Starting early next year, PS3 owners with Internet access in Japan will reportedly be able to download a host of HD offerings directly onto their PS3 hard drives (see our previous coverage). So now that both Sony and Microsoft are trying to provide video services to […]

Playstation 3
Starting early next year, PS3 owners with Internet access in Japan will reportedly be able to download a host of HD offerings directly onto their PS3 hard drives (see our previous coverage). So now that both Sony and Microsoft are trying to provide video services to device owners, it begs the question: Does video have a place in the world of video games?

It depends.

Video game consoles sell best when the hardware company’s main focus is video games. A quick snapshot of the industry bears this out: Sony (SNE) has been lagging due to its belief that impressive hardware specs and Blu-ray can carry the day; a focus on innovative gameplay, meanwhile, has put Nintendo out in front.

But as a source of additional revenue, getting into the video downloading business may not be a bad idea. As one report pointed out, Microsoft expects to make $726 million from its Xbox Live Video Marketplace by 2011.

__Record excerpts__.
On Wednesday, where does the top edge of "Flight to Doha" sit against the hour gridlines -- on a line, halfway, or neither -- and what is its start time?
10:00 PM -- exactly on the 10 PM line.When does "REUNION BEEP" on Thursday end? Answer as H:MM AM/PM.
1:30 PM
--
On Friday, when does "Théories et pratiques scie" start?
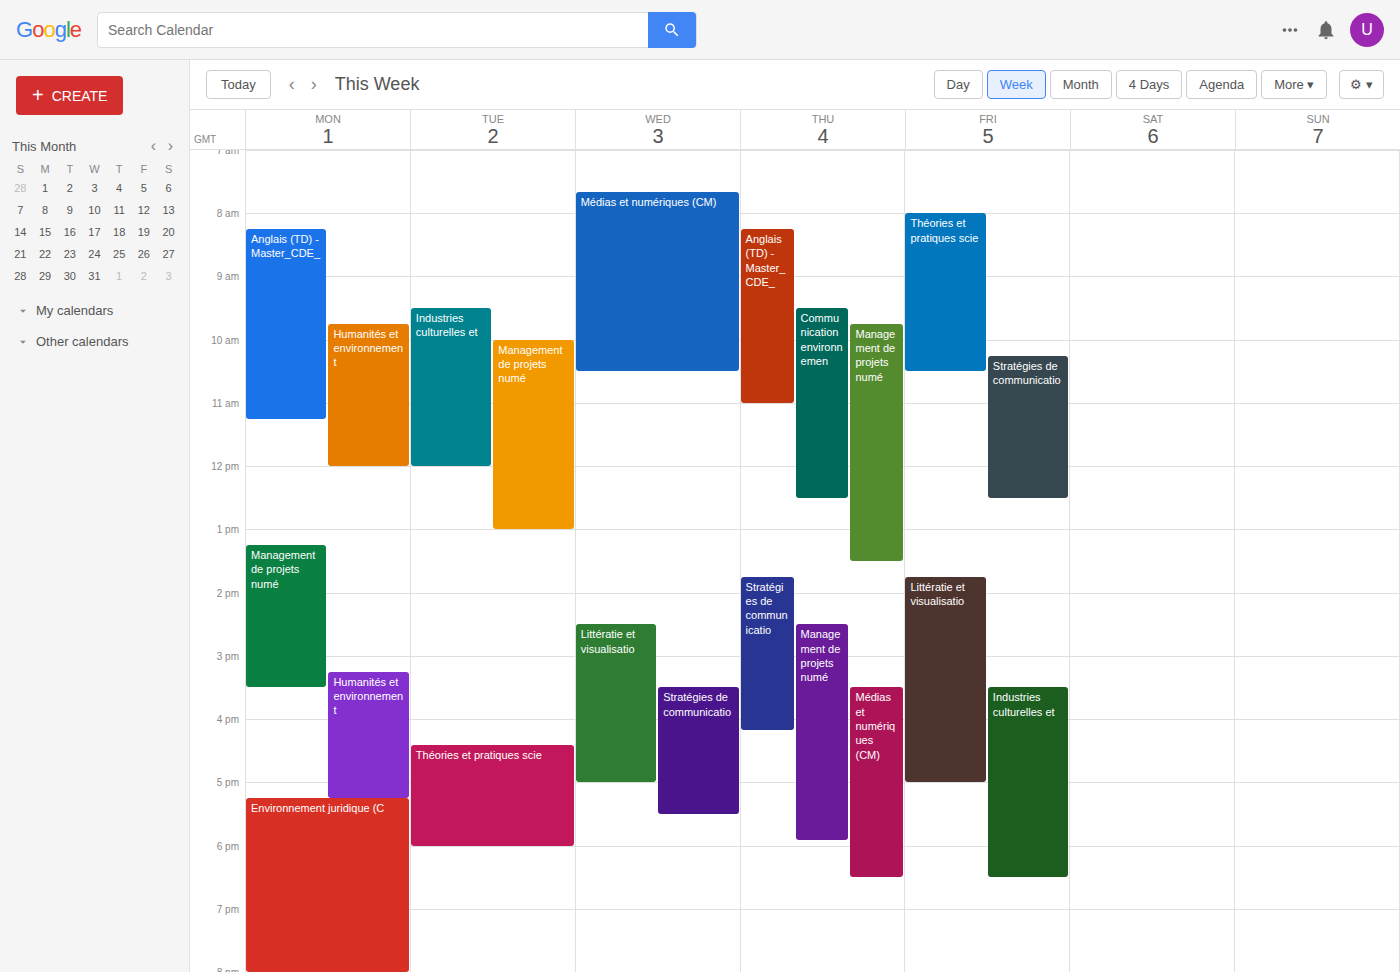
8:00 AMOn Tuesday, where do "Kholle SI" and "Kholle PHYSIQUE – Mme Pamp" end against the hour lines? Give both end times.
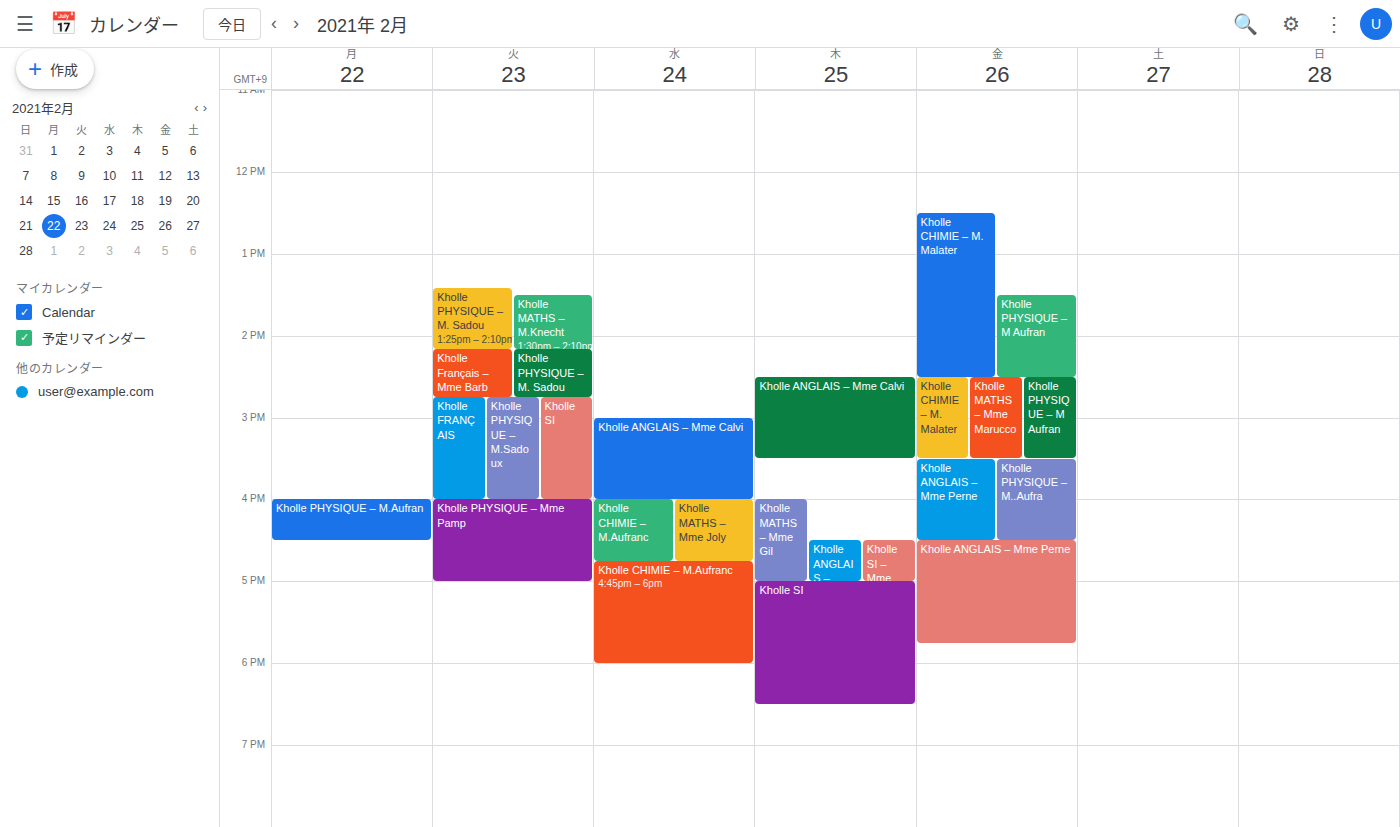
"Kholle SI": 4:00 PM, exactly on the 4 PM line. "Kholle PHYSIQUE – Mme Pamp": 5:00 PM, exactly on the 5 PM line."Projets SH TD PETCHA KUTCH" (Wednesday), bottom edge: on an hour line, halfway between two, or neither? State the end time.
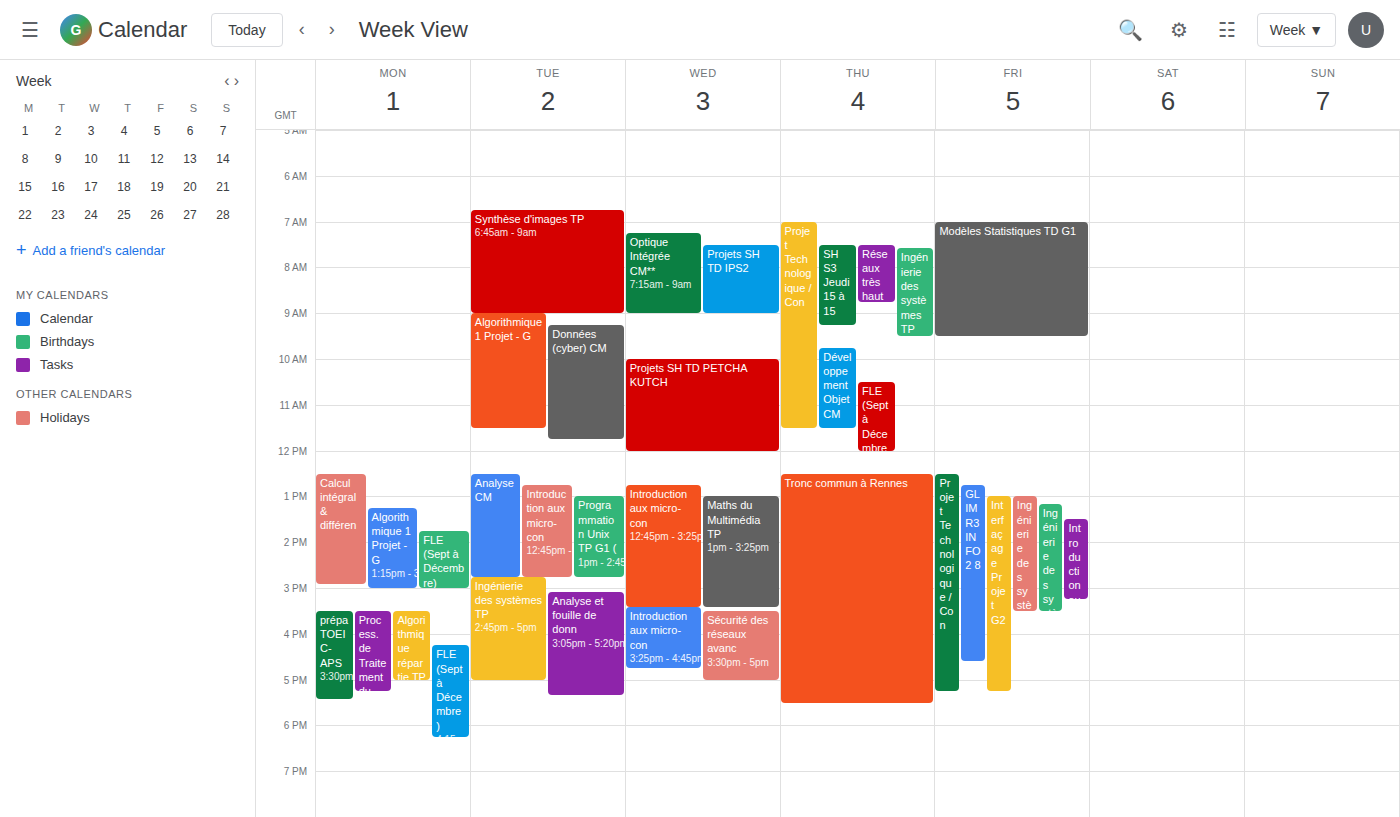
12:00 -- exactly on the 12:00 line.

__Required task 1__. Transcribe the stretch of the PlayStation 3 article from "Video game consoles" through "Marketplace by 2011.".
__Required task 2__. According to the PlayStation 3 article, how much does Microsoft expect to make from its Xbox Live Video Marketplace by 2011?
__Required task 3__. Take the PlayStation 3 article on console video downloads further, picking up after its final sentence.

__Reply 1__.
Video game consoles sell best when the hardware company’s main focus is video games. A quick snapshot of the industry bears this out: Sony (SNE) has been lagging due to its belief that impressive hardware specs and Blu-ray can carry the day; a focus on innovative gameplay, meanwhile, has put Nintendo out in front.

But as a source of additional revenue, getting into the video downloading business may not be a bad idea. As one report pointed out, Microsoft expects to make $726 million from its Xbox Live Video Marketplace by 2011.

__Reply 2__. $726 million.

__Reply 3__.
That alone may have been enough to bring Sony — a company losing money on each sale of the PS3 — into the market video download market. But why isn’t Sony focusing on bringing gamers to its console? In an industry where hardware manufacturers usually sell consoles at a loss and rely on fees from software developers to turn a profit, focusing on the strength of its video game offerings should come first. After all, no one buys a video game console because it will let them download movies — they have Apple TVs for that.

Instead, the average consumer will buy a PS3 because it offers a library of games that will justify the purchase. Only at that point — when consumers own the PS3 and are using it on a regular basis — will Sony incur the benefits of offering VOD service. But until then, the company must focus on attracting developers and gamers because if nothing else, Sony should have found out by now that success in the video game industry has nothing to do with video and everything to do with gaming.

Don Reisinger is a technology columnist who covers everything from Google to HDTVs. He currently writes for over 15 popular technology publications, including CNET’s Digital Home, InformationWeek and Future Publishing in the UK.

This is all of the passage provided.